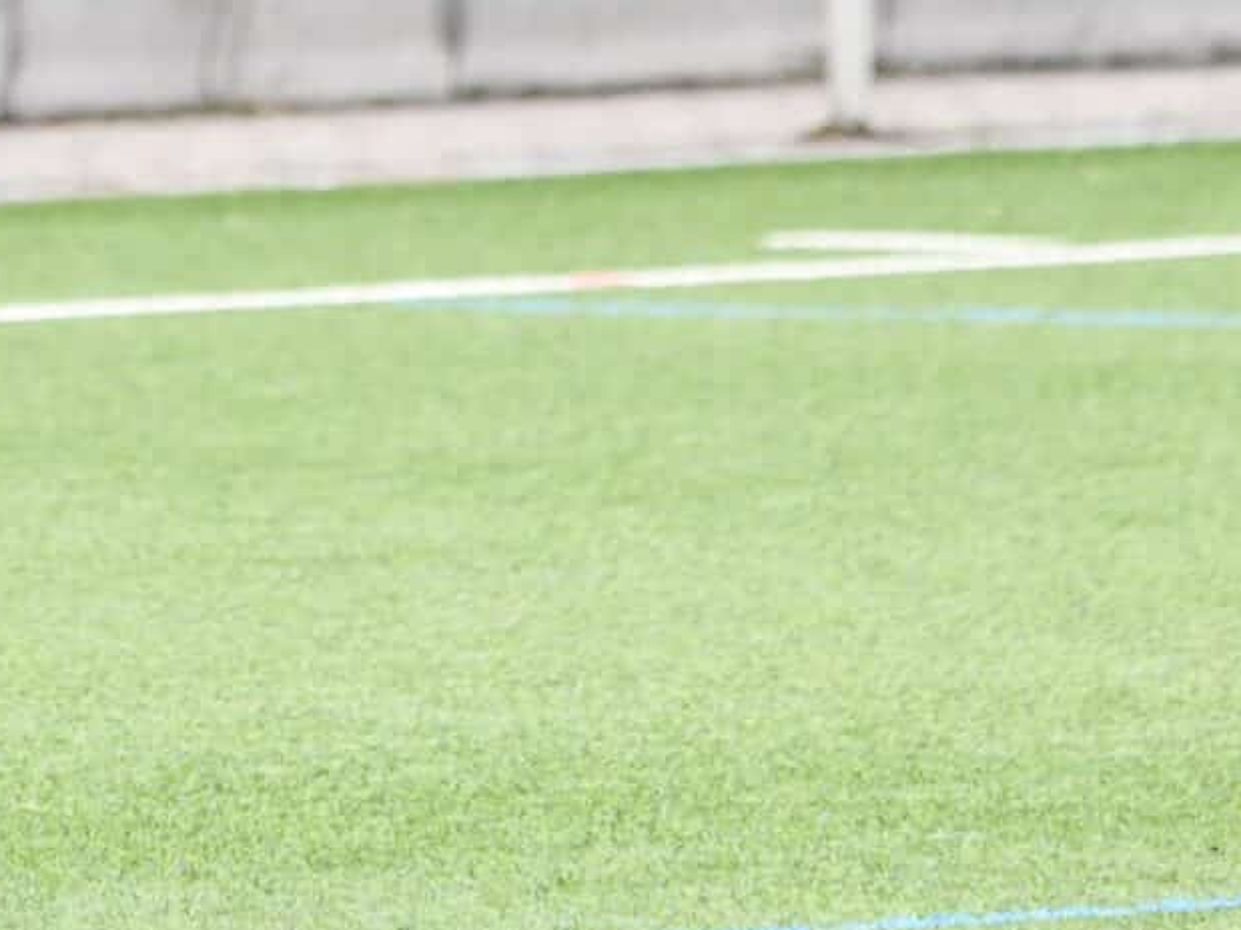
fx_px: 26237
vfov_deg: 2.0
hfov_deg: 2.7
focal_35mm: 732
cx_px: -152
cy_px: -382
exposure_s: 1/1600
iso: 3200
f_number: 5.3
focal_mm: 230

+++

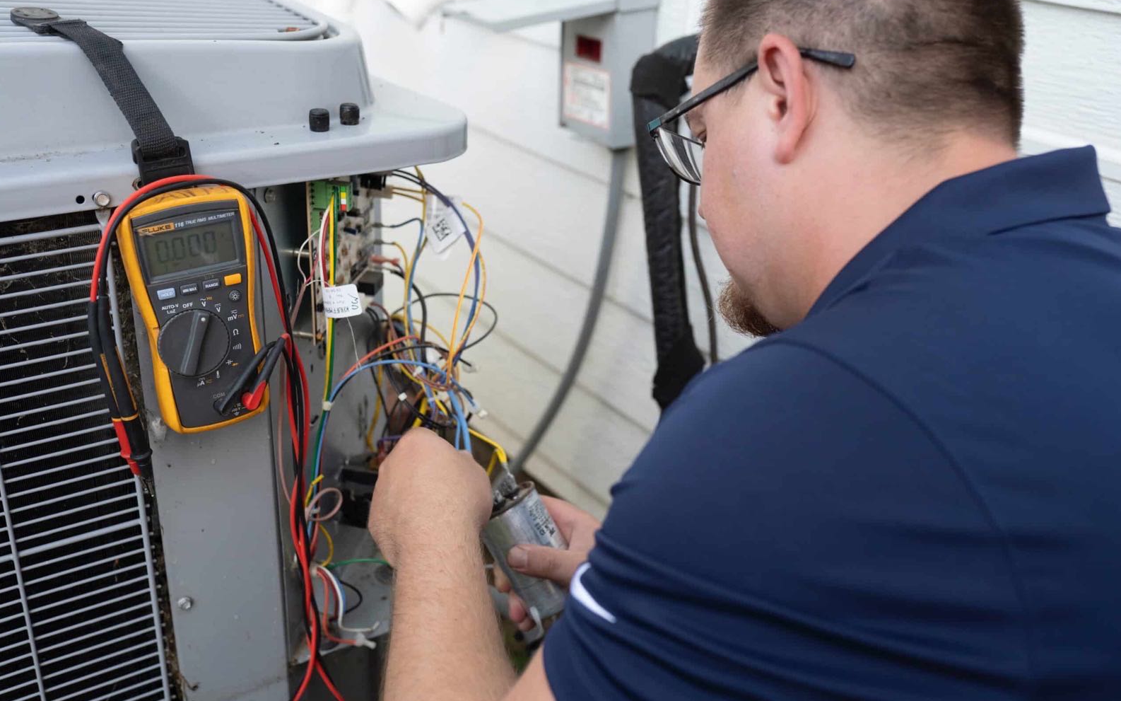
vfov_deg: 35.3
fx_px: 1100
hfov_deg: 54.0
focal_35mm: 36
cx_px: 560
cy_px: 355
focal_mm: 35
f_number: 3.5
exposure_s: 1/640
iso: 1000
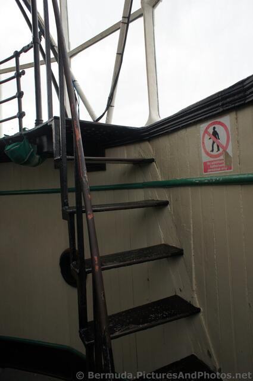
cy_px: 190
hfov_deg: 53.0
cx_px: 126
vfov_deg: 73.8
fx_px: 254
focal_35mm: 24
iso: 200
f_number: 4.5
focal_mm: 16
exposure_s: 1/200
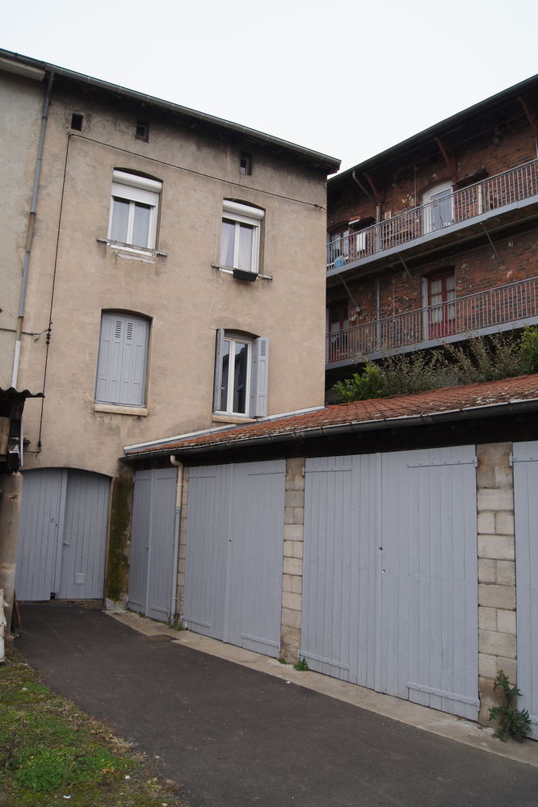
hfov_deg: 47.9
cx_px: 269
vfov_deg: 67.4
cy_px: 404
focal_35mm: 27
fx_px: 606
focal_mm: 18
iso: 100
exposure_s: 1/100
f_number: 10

+++

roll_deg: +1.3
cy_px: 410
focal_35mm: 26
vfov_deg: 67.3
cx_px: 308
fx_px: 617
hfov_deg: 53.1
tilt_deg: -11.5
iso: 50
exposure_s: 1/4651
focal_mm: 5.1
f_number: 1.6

+++

In your answer, include only the lines above starting at the line that holds "fx_px: 26237" and ending at the line that holds "focal_mm: 230", copied exactly.

§ **Task output**
fx_px: 26237
vfov_deg: 2.0
hfov_deg: 2.7
focal_35mm: 732
cx_px: -152
cy_px: -382
exposure_s: 1/1600
iso: 3200
f_number: 5.3
focal_mm: 230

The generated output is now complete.